One of the prototypical differential-difference models that is both physically relevant and mathematically tractable is the so-called discrete nonlinear Schrodinger (NLS) equation,

i un'(t) + β (un+1 - 2 un + un-1) + γ |un|2 un = 0.

where β is the dispersion coefficient, and γ is the nonlinearity coefficient.

The most direct implementation of the discrete NLS equation can be identified in one-dimensional arrays of coupled optical waveguides. These may be multi-core structures created in a slab of a semiconductor material (such as AlGaAs), or virtual ones, induced by a set of laser beams illuminating a photorefractive crystal. In this experimental implementation, there are about forty lattice sites (guiding cores), and the localized modes (discrete solitons) may propagate over twenty diffraction lengths.

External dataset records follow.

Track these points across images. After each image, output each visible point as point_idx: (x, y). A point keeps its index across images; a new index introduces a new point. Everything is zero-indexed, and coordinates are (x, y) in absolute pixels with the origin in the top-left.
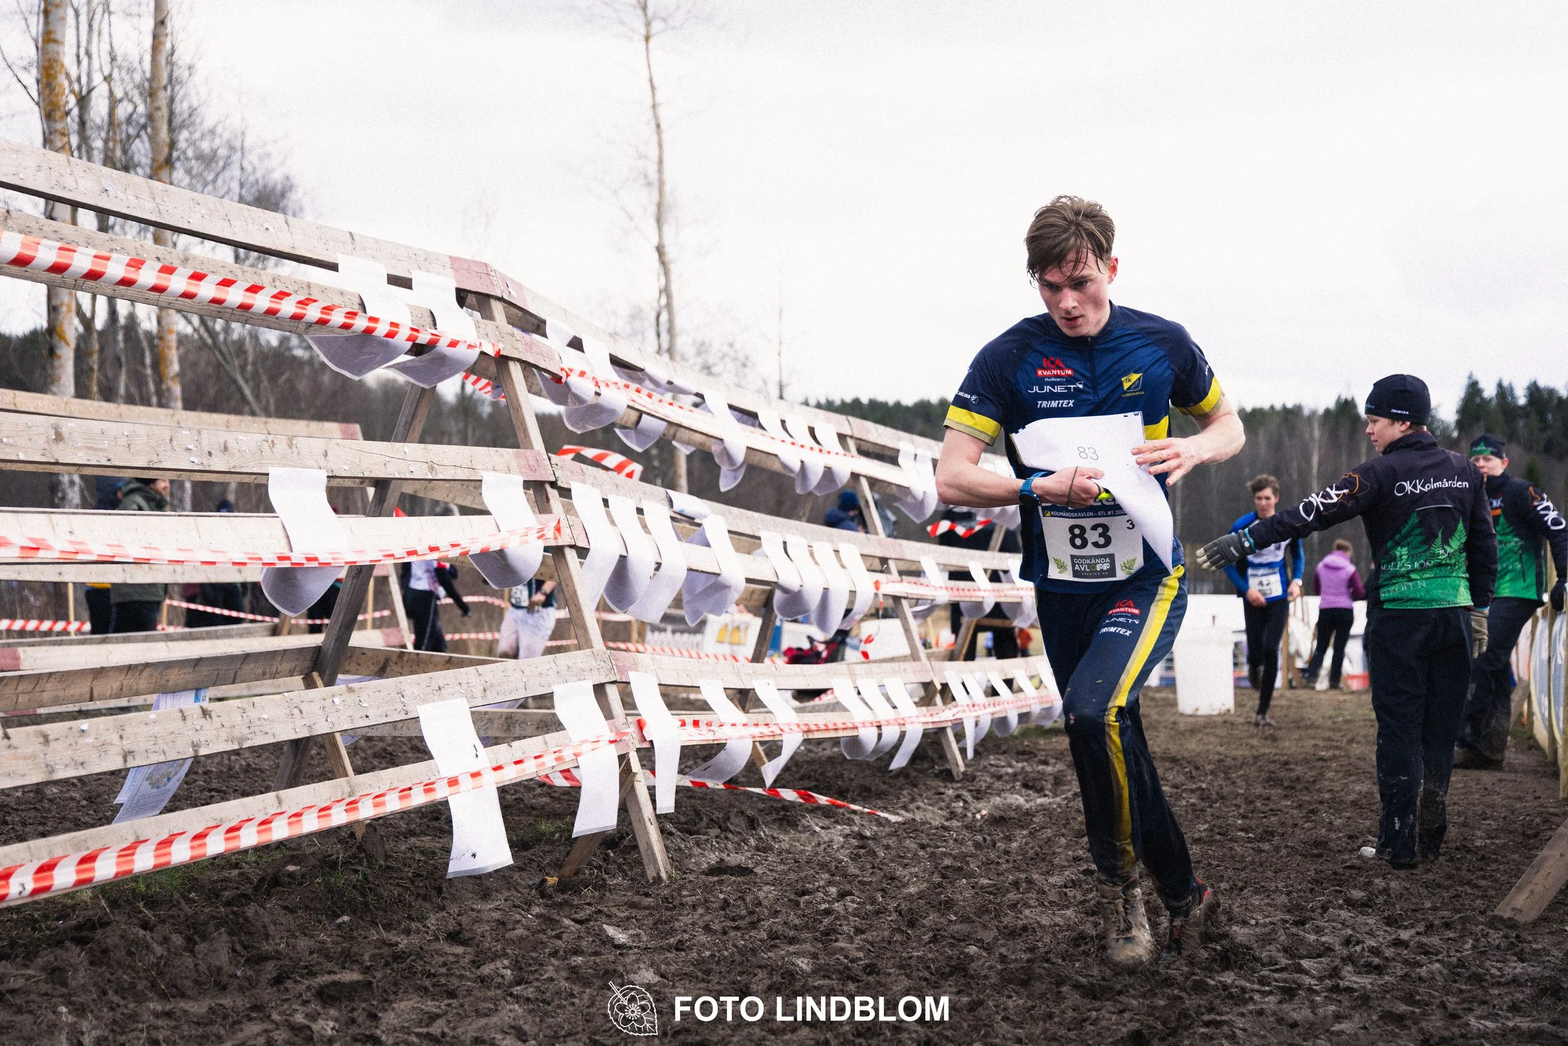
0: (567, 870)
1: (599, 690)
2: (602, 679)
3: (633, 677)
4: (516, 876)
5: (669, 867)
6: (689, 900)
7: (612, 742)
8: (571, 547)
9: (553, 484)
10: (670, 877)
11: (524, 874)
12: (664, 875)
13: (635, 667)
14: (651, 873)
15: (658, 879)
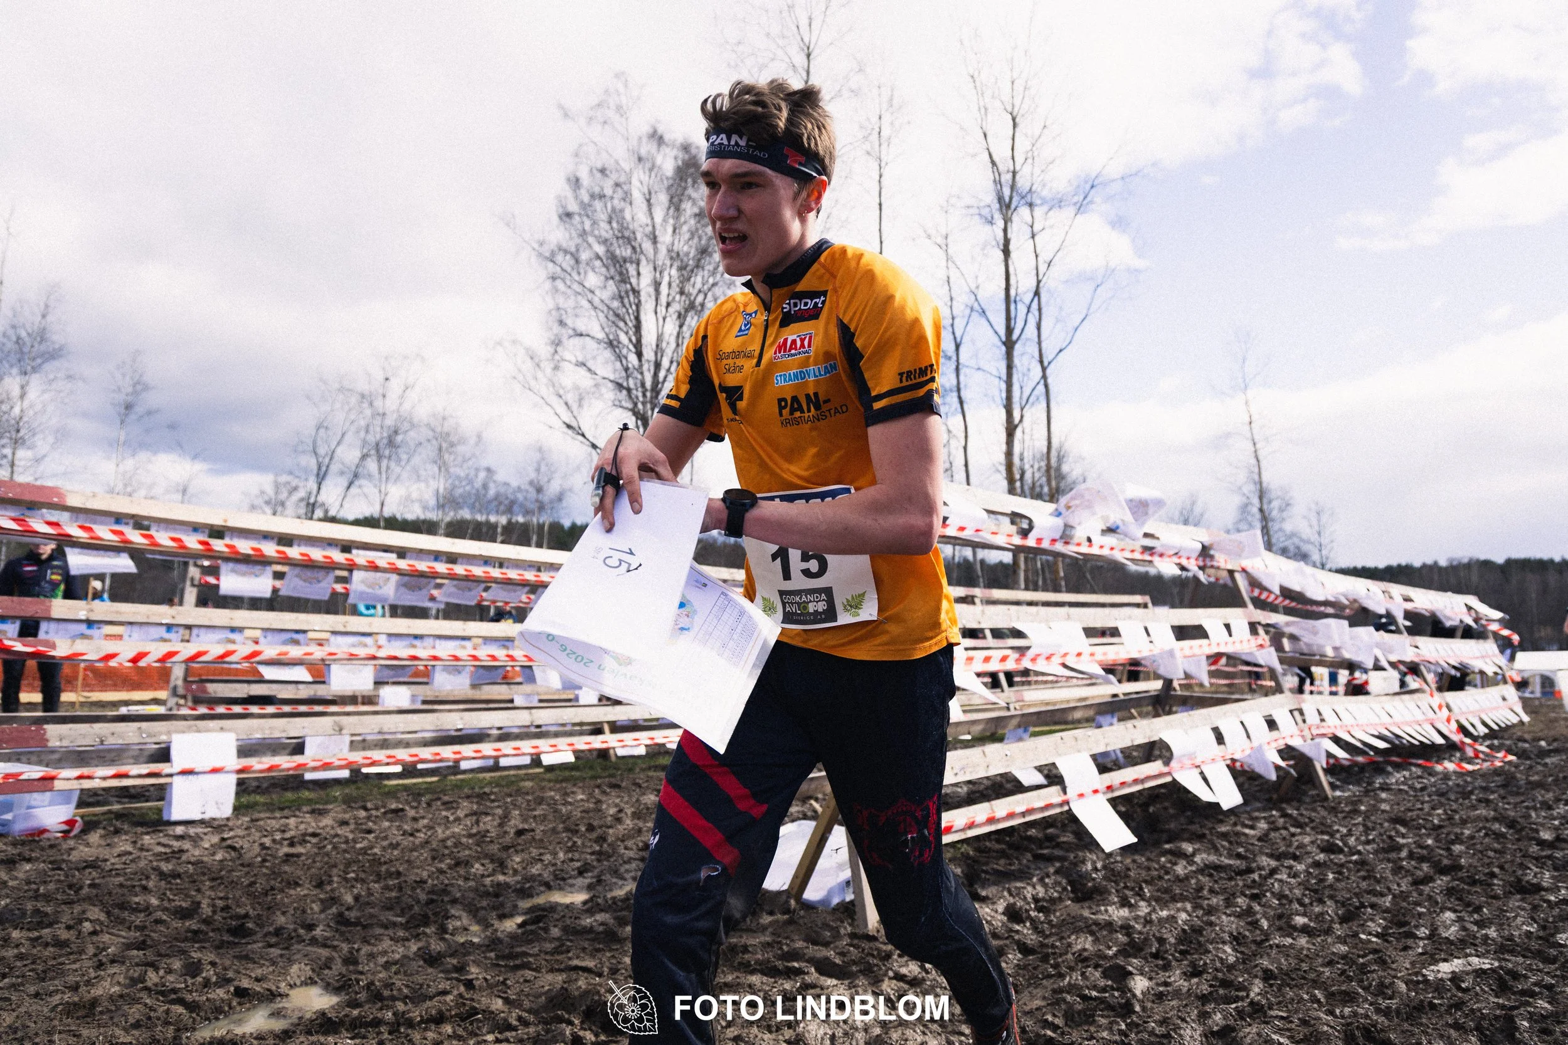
1: (1291, 711)
2: (1292, 708)
3: (1305, 707)
6: (1347, 809)
9: (1259, 623)
10: (1333, 797)
12: (1330, 796)
13: (1303, 701)
15: (1326, 798)
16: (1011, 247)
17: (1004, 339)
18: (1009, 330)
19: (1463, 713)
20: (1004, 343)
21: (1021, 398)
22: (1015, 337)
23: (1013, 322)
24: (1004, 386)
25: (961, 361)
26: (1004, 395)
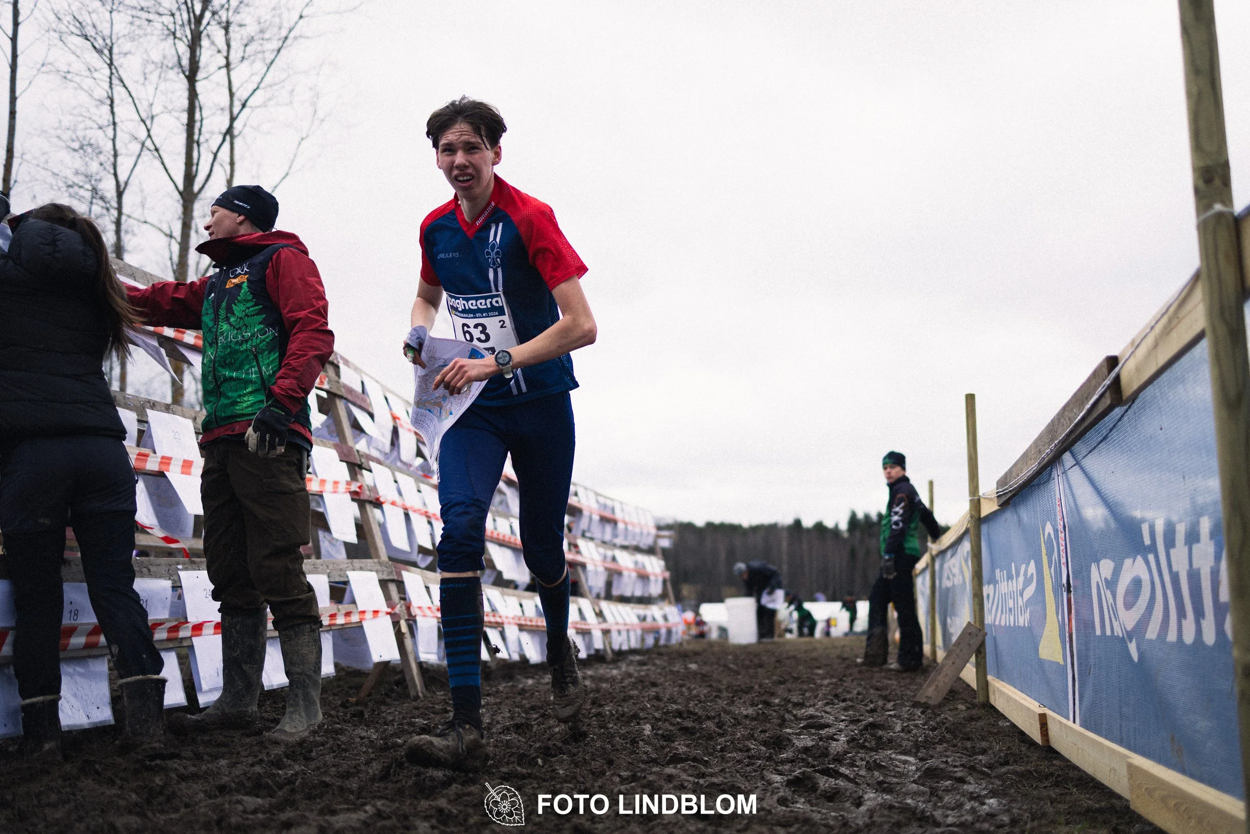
0: (363, 694)
2: (385, 577)
3: (407, 581)
4: (331, 698)
5: (424, 690)
7: (388, 613)
8: (370, 502)
10: (425, 696)
11: (336, 698)
12: (420, 695)
14: (412, 693)
16: (200, 75)
17: (181, 187)
18: (189, 178)
19: (617, 624)
20: (180, 193)
21: (198, 263)
22: (196, 188)
23: (194, 168)
24: (176, 248)
25: (125, 210)
26: (176, 258)
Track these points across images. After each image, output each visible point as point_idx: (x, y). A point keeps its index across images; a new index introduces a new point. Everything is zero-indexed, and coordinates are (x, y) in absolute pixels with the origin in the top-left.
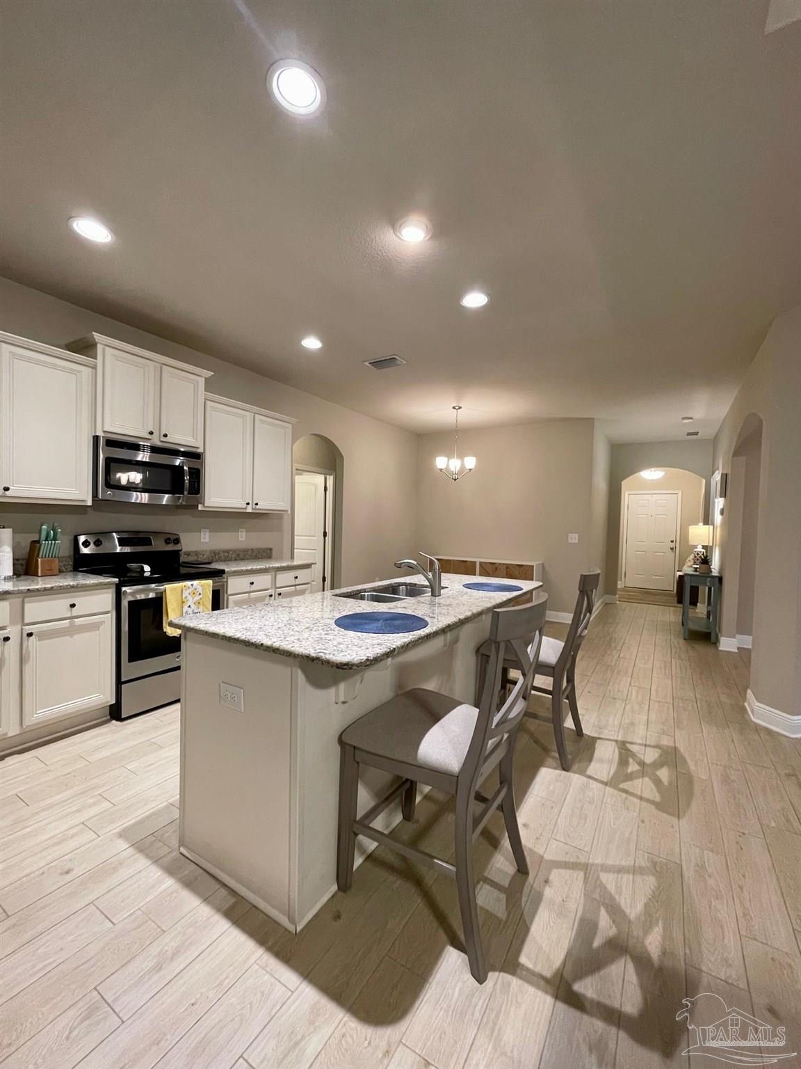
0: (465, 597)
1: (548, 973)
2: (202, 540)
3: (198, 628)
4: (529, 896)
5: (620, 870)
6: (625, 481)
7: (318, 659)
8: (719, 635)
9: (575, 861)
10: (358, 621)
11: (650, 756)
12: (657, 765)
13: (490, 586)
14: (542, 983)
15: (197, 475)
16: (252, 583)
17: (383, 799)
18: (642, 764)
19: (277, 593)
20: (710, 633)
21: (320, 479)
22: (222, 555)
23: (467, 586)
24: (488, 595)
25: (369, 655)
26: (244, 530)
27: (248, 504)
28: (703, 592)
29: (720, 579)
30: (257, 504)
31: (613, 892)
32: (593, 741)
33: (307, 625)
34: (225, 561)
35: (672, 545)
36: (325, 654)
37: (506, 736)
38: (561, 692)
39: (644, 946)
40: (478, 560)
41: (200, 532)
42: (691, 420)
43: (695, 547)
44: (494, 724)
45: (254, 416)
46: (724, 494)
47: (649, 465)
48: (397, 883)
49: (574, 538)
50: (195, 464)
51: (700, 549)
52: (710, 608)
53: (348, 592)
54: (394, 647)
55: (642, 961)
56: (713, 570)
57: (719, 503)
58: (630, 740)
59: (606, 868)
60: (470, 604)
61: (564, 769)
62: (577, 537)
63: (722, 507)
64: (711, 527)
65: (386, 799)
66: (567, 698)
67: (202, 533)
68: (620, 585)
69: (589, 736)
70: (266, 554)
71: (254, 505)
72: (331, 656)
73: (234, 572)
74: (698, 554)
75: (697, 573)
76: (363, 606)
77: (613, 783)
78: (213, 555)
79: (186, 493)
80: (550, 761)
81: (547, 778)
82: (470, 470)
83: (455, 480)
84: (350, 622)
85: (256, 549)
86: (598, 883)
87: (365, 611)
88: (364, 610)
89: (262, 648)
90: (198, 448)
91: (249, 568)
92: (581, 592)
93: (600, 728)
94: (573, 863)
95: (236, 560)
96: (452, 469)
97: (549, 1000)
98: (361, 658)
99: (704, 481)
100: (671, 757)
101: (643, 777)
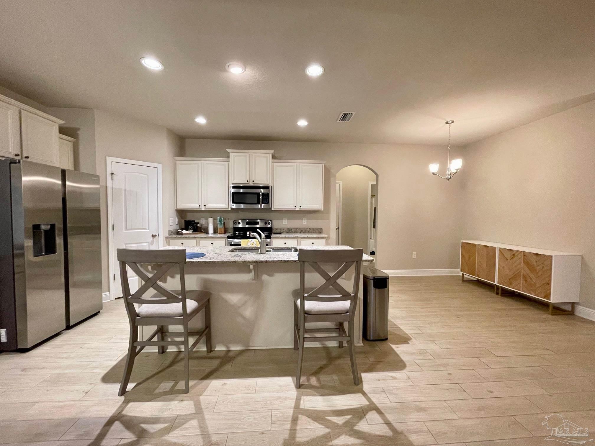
2: (284, 223)
15: (267, 195)
16: (285, 243)
22: (293, 230)
26: (306, 219)
27: (295, 207)
34: (294, 233)
41: (283, 219)
45: (299, 164)
50: (266, 191)
70: (318, 231)
71: (299, 207)
73: (276, 237)
78: (288, 230)
79: (261, 203)
85: (312, 228)
90: (269, 184)
95: (300, 233)
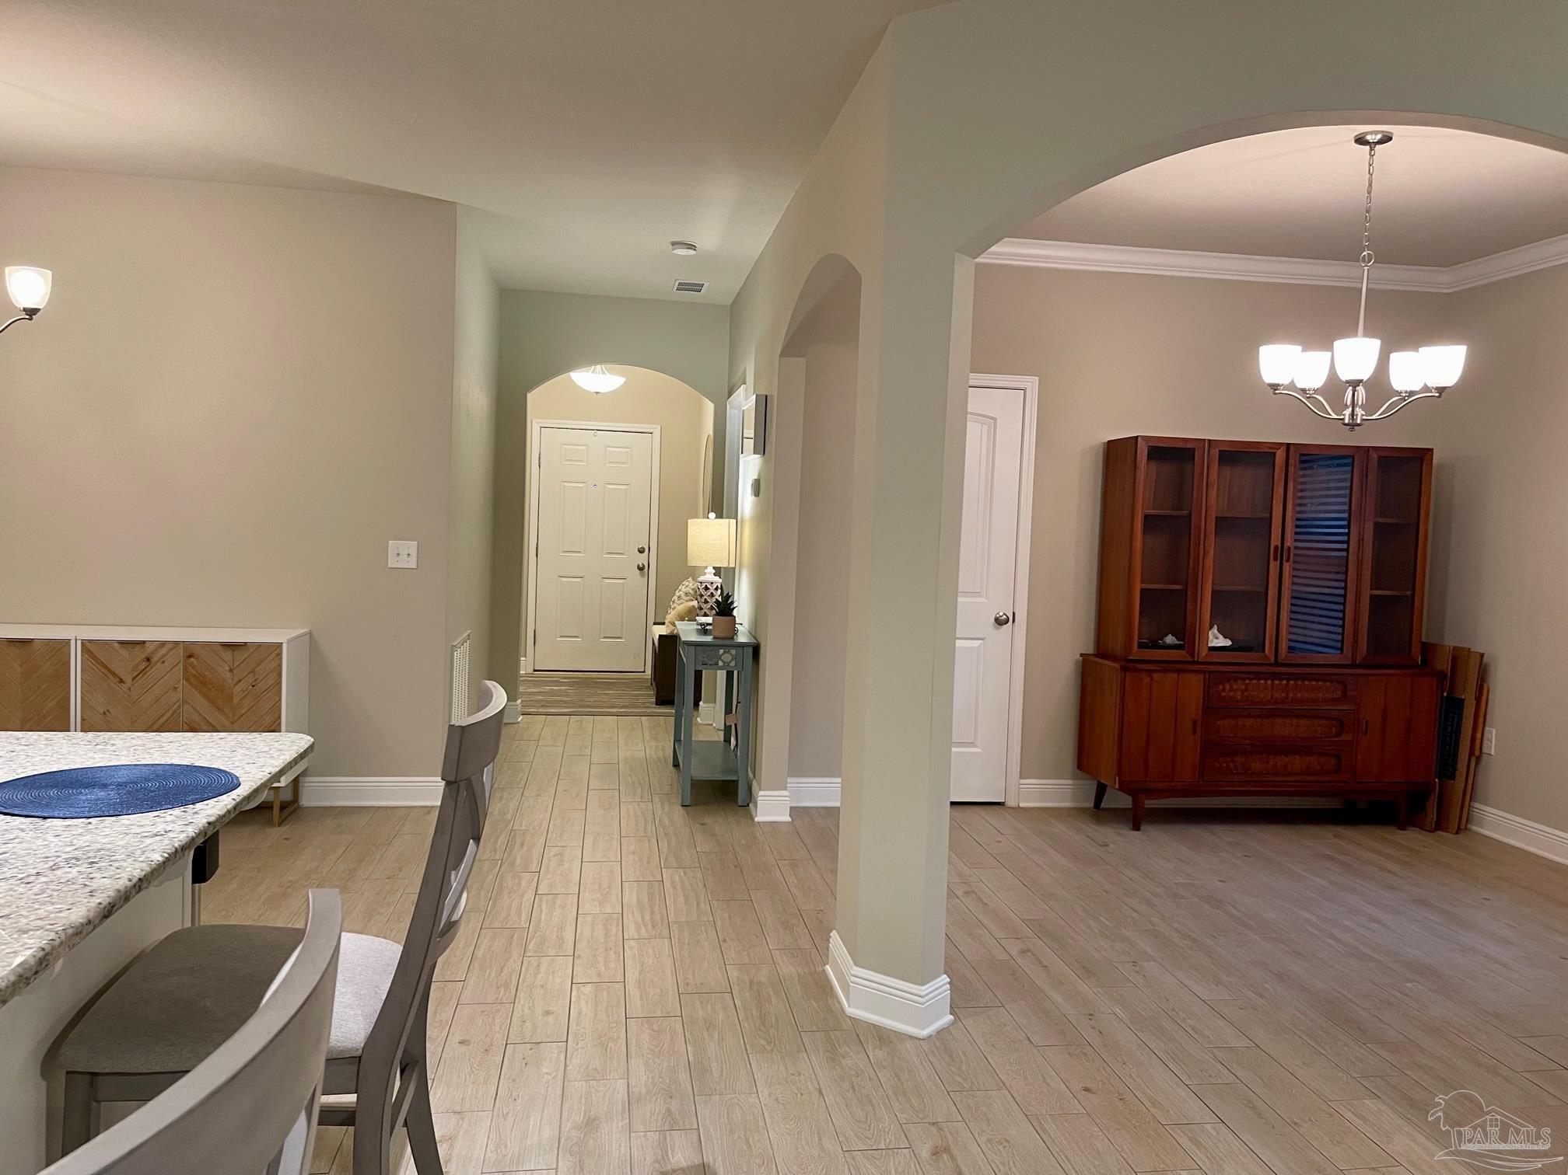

Light-induced photonic lattices have recently emerged as another application of the discrete NLS equation. The refractive index of the nonlinear photonic lattices changes periodically due to a grid of strong beams, while a weaker probe beam is used to monitor the localized modes (discrete solitons). A number of promising experimental studies of discrete solitons in light-induced photonic lattices was reported recently in physics literature.

An array of Bose-Einstein condensate droplets trapped in a strong optical lattice with thousands of atoms in each droplet, is another direct physical realization of the discrete NLS equation. In this context, the model can be derived systematically by using the Wannier function expansions. Besides applications to optical waveguides, photonic crystal lattices, and Bose-Einstein condensates trapped in optical lattices, the discrete NLS equation also arises as the envelope wave reduction of the general nonlinear Klein-Gordon lattices.

The physically relevant applications clearly signal the importance of discrete solitons and vortices in two-dimensional discrete lattices. However, most of the above mentioned works are predominantly of experimental or numerical nature, while the mathematical theory of existence and stability of discrete localized structures has not been developed to a similar extent. It is now the time to create new methods of analysis of discrete lattices, based on Lyapunov-Schmidt reductions, central manifold analysis, normal forms, and beyond-all-order persistence analysis.